Теперь там, говорят, нормальный, пристойный ресторан. Но я не верю. Не может так сразу стать нормальным и пристойным место, где столько поколений советских писателей делились друг с другом самым сокровенным.
В начале девяносто первого года ресторан ЦДЛ был уже в полном запустении. Мы сидели у оконного витража; нижняя его часть была затянута грязной тряпкой, но все равно сильно дуло. На столике не было лампы, а в зале полутемно, неуютно и как-то пустынно, хотя почти все места заняты. Но кем! Физиономии почти уголовные. Костя печально озирался по сторонам: кончается место! кончается жизнь!
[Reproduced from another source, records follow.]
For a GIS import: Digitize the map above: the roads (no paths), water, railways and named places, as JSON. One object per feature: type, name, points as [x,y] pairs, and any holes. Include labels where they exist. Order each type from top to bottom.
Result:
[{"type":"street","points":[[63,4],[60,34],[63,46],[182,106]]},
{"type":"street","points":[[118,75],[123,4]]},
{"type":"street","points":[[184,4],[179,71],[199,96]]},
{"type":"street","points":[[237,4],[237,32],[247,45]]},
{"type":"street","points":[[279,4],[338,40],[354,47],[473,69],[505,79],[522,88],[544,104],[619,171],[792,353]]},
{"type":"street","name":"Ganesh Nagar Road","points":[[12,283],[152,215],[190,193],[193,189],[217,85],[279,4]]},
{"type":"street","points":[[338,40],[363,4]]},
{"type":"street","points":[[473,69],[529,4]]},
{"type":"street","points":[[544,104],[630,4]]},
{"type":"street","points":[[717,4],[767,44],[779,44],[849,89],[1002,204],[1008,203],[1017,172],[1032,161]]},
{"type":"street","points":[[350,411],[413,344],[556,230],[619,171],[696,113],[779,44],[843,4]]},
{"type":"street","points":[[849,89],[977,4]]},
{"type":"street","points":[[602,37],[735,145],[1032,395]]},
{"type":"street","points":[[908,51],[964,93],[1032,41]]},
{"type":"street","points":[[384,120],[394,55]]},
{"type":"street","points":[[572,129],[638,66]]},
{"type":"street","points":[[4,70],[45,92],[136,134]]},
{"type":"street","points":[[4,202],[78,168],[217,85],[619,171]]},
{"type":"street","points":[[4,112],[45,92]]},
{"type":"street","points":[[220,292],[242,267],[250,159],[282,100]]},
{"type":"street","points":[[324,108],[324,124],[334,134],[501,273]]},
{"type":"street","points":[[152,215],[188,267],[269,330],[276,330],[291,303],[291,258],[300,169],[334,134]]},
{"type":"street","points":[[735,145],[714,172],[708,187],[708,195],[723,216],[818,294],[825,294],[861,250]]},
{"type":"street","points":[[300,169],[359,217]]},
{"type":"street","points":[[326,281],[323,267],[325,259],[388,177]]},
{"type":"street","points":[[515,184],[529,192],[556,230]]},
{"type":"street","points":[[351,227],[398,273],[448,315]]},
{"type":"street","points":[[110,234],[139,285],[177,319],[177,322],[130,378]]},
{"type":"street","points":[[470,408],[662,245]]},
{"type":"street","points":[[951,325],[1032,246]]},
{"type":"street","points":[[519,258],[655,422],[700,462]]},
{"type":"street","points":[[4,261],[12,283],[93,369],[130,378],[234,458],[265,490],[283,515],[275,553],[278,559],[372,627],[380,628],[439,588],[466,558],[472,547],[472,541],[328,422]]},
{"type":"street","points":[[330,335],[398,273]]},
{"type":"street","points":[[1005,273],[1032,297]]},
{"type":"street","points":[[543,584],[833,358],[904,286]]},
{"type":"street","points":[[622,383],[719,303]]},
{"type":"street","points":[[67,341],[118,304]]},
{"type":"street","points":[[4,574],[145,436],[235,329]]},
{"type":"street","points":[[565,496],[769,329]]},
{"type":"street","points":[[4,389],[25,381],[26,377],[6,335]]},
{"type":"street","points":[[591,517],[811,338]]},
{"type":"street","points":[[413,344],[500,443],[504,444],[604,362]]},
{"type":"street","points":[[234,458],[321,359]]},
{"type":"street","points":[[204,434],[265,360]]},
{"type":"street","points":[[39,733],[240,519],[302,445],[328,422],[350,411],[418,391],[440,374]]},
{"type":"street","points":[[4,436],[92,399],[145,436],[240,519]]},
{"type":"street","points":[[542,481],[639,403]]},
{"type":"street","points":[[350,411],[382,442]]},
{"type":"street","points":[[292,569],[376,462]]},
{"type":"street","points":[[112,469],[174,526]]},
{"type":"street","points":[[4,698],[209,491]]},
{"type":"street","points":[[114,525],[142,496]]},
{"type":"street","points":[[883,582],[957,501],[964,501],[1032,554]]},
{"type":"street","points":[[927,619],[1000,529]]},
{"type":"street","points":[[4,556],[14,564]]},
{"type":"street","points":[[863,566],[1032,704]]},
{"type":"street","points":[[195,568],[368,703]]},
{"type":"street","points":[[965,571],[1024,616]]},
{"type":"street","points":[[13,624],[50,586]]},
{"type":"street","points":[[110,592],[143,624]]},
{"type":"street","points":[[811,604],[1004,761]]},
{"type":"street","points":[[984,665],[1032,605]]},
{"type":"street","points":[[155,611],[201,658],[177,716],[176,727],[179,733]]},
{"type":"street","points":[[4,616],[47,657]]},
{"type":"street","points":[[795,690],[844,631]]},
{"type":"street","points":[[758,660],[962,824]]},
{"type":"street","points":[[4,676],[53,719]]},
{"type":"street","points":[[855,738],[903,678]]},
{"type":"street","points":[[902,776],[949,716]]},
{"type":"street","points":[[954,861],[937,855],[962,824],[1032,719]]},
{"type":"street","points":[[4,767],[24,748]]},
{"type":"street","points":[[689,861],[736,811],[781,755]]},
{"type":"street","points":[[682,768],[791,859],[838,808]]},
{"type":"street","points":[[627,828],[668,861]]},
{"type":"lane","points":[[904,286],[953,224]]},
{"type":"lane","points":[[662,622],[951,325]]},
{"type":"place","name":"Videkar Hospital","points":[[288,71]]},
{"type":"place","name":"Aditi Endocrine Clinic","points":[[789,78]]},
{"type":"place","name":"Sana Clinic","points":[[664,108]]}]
Он так и не смог найти себе другое пристанище. Может, и не хотел.
Есть люди, буквально зачарованные несчастьем. Они видят в нем какую-то драгоценность. Если этого не учитывать, Костино отношение к собственному быту может вызвать недоумение. Он загонял себя в самый дальний угол, в какую-то «коробку», собачью клетку, чужую хибару, где только паутина да раскладушка, а все завидовали его вольности и безбытности.
«Про кого ни прочтешь, – как ужасна была их жизнь», – говорил Костя, разумея великих поэтов, художников. И его человеческая незаурядность даже это романтическое клише перекраивала по-своему. Изо всех сил он старался задержать несчастье в его первой, еще творческой стадии: открытости, внезапности. Не позволял ему выродиться в уныние и рутину, обрывал прежнюю, уже коснеющую, становящуюся привычной неудачу, чтобы закрутить новую – только что полученную и совсем свежую.
И сейчас я думаю, что вся его режиссура, все замысловатые и подчас странные игры с людьми преследовали одну дальнюю и почти неосознанную цель: зачаровать своего спутника, увести его, а потом разбудить над обрывом, оврагом, над пропастью во ржи и сказать: смотри!